Diversity Defined: What Does Diversity Mean for the Purposes of the Requirement?

The diversity course requirement focuses undergraduate study on three aspects of human diversity.  Stated briefly, they are:

  • Global Awareness: Courses related to this aspect of diversity seek to increase students’ awareness and understanding of cultures and nations that are often excluded in a traditional liberal arts education.  The current core curriculum requires students to acquire knowledge about the worldviews, social practices, social structures, history, spiritual practices, and arts of Western cultures past and present including cultures and nations outside of the United States. Global awareness courses would foster in students the globally comprehensive perspective that is described as a characteristic of excellence in the Loyola Core Values Statement.  These courses will focus on cultures that fall outside of the boundaries of a liberal arts education in the Western intellectual tradition, including, but not limited to, those in Asia, Pacific Islands, Africa, Central/Latin America, and Australia/New Zealand.  Global awareness courses can also focus on the interaction between these cultures and Western cultures. 

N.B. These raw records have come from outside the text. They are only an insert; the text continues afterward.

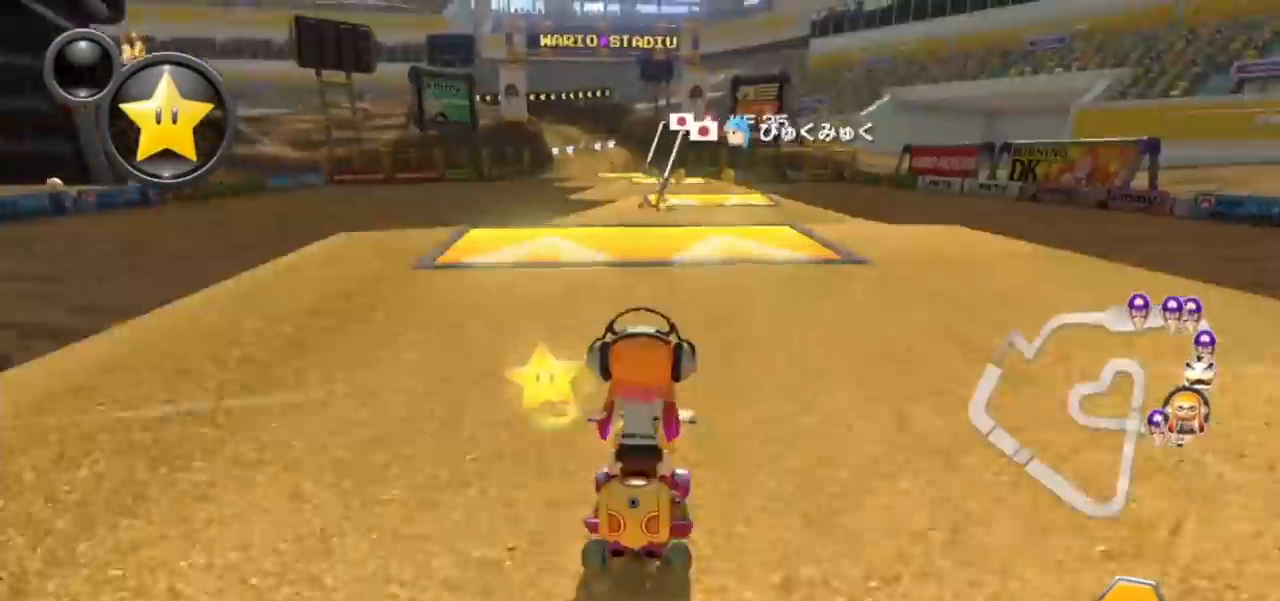
{"buttons": ["A"], "left_stick": "center", "events": []}
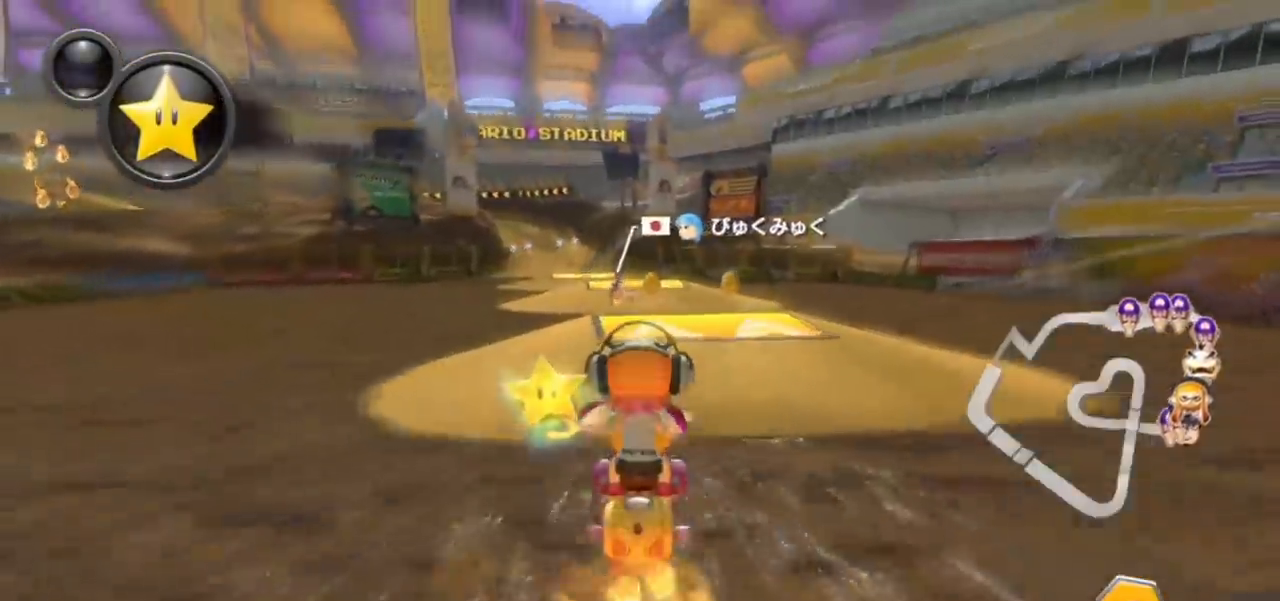
{"buttons": ["A"], "left_stick": "left", "events": [[100, "left_stick", "left"], [250, "left_stick", "center"], [433, "left_stick", "left"]]}
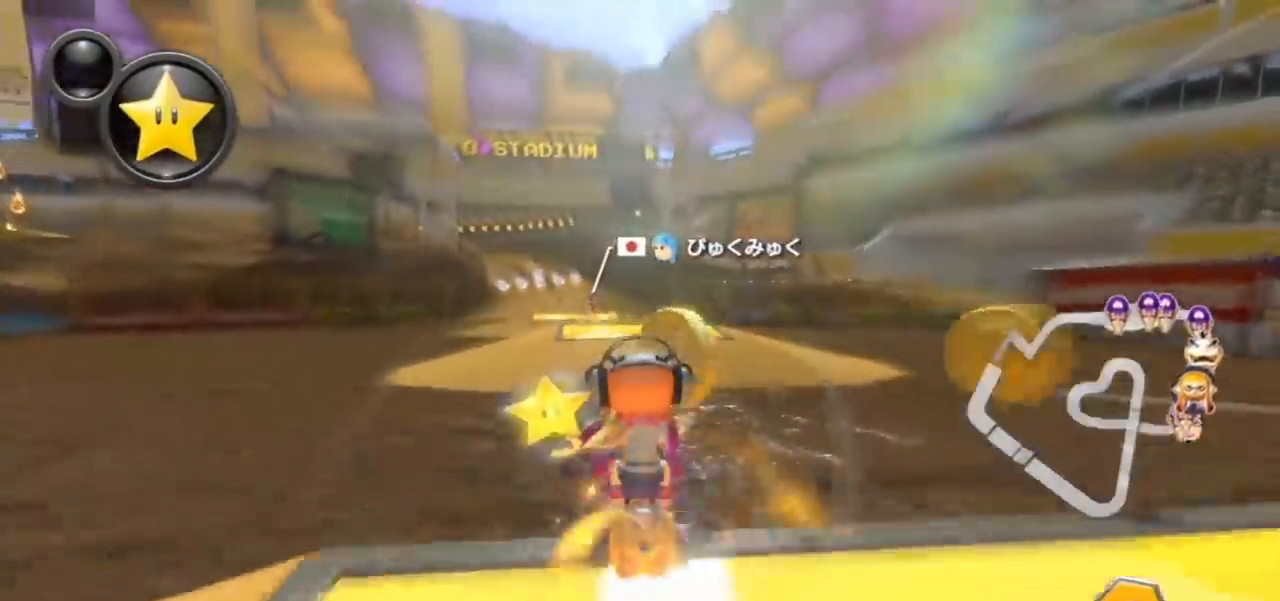
{"buttons": ["A"], "left_stick": "center", "events": [[83, "left_stick", "center"], [183, "left_stick", "left"], [317, "left_stick", "center"]]}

  • Justice Awareness:  Courses related to this aspect of human diversity seek to increase students’ awareness and understanding of justice and injustice. Justice awareness courses would serve the cause of justice by fostering in students the ability to think in a sophisticated manner about the distinctive life and thought of those subject to injustice, and/or by addressing issues of injustice through the examination of oppression, discrimination, prejudice, stigmatization, and privilege.  These courses can explore themes of justice and injustice from any number of perspectives, including, but not limited to, historical, philosophical, theological, literary, psychological, sociological, political, economic, and legal.  Such courses can focus on diverse areas of inquiry, including investigation of the meaning of justice and injustice, the effects of justice and injustice, processes through which justice and injustice are maintained, and factors related to past and present social change efforts.

  • Domestic Diversity Awareness: Courses related to this aspect of human diversity seek to increase students’ cultural awareness and/or competency in relation to the experiences of minority groups in the United States.  Courses fulfilling this requirement will consider the political, cultural, economic, and social significance of class, gender, sexuality, religion, disability, age, or race, or ethnicity, and will explore the process by which distinctive American cultures have been created and either are or are not sustained.